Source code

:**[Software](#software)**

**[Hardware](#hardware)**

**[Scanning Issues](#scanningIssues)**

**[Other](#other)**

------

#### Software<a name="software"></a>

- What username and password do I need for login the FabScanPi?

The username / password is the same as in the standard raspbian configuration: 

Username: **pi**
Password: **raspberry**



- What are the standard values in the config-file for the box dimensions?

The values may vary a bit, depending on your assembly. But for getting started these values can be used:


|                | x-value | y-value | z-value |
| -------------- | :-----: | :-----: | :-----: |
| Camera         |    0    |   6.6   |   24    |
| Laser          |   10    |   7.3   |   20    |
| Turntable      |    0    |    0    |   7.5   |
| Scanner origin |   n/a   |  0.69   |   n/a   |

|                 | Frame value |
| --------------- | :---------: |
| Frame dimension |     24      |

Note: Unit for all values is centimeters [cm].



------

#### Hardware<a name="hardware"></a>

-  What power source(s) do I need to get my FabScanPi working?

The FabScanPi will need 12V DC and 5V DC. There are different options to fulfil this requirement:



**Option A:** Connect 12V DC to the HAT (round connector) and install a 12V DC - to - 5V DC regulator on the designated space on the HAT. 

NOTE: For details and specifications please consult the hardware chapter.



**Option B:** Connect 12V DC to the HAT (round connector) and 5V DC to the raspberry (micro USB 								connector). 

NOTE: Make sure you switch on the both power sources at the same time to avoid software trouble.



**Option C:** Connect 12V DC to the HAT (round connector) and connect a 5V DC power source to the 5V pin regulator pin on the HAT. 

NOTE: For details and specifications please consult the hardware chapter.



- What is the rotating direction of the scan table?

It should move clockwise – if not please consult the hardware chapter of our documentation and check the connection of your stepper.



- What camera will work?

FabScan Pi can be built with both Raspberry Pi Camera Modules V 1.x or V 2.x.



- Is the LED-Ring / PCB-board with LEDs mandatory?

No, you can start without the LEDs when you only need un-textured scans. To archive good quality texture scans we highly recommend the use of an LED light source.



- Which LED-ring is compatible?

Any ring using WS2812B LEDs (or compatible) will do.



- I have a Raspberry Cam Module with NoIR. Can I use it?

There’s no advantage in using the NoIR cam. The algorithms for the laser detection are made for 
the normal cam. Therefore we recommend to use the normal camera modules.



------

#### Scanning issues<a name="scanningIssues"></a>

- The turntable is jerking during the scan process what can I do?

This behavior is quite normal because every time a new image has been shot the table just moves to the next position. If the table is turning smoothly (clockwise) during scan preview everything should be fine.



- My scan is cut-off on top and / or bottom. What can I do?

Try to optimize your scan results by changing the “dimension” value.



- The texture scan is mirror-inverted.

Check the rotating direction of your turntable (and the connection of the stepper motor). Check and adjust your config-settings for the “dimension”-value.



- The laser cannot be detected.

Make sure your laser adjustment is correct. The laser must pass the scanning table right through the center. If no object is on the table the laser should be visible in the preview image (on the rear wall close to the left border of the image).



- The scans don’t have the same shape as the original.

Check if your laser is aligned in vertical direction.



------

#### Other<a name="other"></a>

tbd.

•••••

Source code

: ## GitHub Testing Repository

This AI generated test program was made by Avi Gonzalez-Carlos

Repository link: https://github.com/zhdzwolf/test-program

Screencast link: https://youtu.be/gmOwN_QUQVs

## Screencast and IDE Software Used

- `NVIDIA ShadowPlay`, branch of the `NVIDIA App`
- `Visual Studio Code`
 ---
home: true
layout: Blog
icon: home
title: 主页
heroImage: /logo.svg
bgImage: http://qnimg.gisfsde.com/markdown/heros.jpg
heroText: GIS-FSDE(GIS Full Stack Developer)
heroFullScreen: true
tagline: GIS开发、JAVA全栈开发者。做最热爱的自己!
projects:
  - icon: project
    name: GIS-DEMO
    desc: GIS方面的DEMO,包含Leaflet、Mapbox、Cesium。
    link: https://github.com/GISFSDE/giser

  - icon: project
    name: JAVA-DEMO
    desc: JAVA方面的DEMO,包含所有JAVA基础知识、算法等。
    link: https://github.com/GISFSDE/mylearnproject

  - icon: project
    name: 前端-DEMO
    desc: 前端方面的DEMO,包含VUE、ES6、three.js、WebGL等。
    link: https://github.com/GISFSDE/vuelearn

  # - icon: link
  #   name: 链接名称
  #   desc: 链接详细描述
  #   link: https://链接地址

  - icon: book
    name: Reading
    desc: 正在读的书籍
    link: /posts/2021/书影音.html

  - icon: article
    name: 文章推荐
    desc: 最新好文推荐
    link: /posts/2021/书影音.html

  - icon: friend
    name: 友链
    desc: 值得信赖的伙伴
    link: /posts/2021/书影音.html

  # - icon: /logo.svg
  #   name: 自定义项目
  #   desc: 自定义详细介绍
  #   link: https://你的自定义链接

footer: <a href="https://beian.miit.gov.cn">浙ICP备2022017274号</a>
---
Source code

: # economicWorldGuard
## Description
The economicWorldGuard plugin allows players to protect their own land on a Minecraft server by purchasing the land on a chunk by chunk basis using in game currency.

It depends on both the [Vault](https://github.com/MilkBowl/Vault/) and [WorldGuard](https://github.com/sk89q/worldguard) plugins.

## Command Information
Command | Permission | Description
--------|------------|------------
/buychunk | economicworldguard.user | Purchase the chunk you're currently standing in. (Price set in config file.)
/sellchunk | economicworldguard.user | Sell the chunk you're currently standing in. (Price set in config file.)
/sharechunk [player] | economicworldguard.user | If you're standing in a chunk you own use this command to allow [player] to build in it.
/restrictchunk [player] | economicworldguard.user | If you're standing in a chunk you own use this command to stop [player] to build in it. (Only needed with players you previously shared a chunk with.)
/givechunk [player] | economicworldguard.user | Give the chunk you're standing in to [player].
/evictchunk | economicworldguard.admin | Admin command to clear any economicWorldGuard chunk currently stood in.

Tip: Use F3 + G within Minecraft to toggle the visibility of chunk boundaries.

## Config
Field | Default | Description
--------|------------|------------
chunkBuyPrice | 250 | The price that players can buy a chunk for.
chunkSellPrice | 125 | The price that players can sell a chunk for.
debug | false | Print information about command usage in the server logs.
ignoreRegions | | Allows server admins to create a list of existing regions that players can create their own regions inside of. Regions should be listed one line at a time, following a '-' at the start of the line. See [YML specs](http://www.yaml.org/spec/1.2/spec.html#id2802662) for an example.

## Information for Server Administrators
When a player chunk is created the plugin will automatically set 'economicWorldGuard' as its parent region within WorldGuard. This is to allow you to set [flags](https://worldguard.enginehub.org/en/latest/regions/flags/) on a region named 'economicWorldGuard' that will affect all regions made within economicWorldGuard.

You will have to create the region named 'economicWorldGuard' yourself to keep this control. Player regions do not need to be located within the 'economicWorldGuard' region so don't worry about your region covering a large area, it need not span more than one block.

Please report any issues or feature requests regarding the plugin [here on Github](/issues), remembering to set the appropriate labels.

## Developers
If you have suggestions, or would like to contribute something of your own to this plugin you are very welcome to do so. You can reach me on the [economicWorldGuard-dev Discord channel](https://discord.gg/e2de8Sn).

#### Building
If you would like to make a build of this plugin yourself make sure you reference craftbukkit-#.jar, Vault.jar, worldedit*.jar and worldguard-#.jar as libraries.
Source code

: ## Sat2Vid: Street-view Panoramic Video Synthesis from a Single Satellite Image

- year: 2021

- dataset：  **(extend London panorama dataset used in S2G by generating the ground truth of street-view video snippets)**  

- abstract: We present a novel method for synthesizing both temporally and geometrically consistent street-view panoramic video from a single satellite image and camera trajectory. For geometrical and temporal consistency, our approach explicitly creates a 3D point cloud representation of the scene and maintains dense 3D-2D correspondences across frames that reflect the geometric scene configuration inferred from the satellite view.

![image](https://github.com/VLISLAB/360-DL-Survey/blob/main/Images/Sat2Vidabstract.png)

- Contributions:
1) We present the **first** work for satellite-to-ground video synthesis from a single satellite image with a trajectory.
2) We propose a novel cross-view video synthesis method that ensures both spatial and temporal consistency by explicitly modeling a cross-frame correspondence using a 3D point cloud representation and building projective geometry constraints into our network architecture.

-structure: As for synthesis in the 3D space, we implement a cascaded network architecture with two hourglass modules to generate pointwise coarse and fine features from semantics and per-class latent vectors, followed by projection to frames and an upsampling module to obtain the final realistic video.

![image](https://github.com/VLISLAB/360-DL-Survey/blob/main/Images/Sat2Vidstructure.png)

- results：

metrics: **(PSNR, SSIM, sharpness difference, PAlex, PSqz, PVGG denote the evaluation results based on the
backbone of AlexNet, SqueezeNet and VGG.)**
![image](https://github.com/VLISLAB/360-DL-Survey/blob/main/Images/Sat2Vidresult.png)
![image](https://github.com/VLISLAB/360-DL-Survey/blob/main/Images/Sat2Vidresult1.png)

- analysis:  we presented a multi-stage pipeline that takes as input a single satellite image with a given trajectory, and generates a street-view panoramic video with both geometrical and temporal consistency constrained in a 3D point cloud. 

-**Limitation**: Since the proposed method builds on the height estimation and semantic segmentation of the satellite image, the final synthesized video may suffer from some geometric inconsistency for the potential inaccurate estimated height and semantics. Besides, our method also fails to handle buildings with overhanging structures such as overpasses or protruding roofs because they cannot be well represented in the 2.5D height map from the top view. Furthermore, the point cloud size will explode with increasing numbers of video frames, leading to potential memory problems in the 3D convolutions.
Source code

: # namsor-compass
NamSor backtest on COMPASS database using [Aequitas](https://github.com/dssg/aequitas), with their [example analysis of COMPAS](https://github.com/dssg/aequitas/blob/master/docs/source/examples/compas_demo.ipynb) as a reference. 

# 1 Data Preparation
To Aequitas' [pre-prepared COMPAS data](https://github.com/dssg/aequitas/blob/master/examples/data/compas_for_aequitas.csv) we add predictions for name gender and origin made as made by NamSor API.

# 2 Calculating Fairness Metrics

•••••

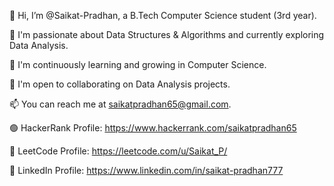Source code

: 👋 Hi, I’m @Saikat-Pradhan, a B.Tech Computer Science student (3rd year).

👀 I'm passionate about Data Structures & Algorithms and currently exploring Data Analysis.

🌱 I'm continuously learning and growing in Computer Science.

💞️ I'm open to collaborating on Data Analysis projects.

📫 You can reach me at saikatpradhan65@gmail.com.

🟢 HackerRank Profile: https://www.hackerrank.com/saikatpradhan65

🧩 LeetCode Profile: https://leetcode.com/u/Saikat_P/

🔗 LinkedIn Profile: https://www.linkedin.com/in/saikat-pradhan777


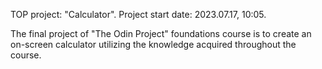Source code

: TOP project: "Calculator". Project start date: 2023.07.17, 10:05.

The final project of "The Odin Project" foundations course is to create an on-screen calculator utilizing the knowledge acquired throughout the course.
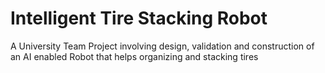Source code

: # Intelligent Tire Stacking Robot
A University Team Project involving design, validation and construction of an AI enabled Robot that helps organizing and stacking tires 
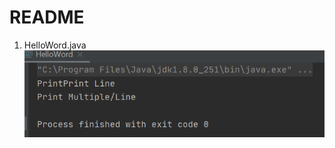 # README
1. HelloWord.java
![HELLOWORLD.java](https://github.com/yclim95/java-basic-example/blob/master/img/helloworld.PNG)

•••••

§ **DIRECTIVE**
Could you return exactly the stretch of the data above that starts at the line with "-**Limitation**: Since the" and ends at the line with "NamSor backtest on", both lines included?

§ **RESULT BELOW**
-**Limitation**: Since the proposed method builds on the height estimation and semantic segmentation of the satellite image, the final synthesized video may suffer from some geometric inconsistency for the potential inaccurate estimated height and semantics. Besides, our method also fails to handle buildings with overhanging structures such as overpasses or protruding roofs because they cannot be well represented in the 2.5D height map from the top view. Furthermore, the point cloud size will explode with increasing numbers of video frames, leading to potential memory problems in the 3D convolutions.
Source code

: # namsor-compass
NamSor backtest on COMPASS database using [Aequitas](https://github.com/dssg/aequitas), with their [example analysis of COMPAS](https://github.com/dssg/aequitas/blob/master/docs/source/examples/compas_demo.ipynb) as a reference. 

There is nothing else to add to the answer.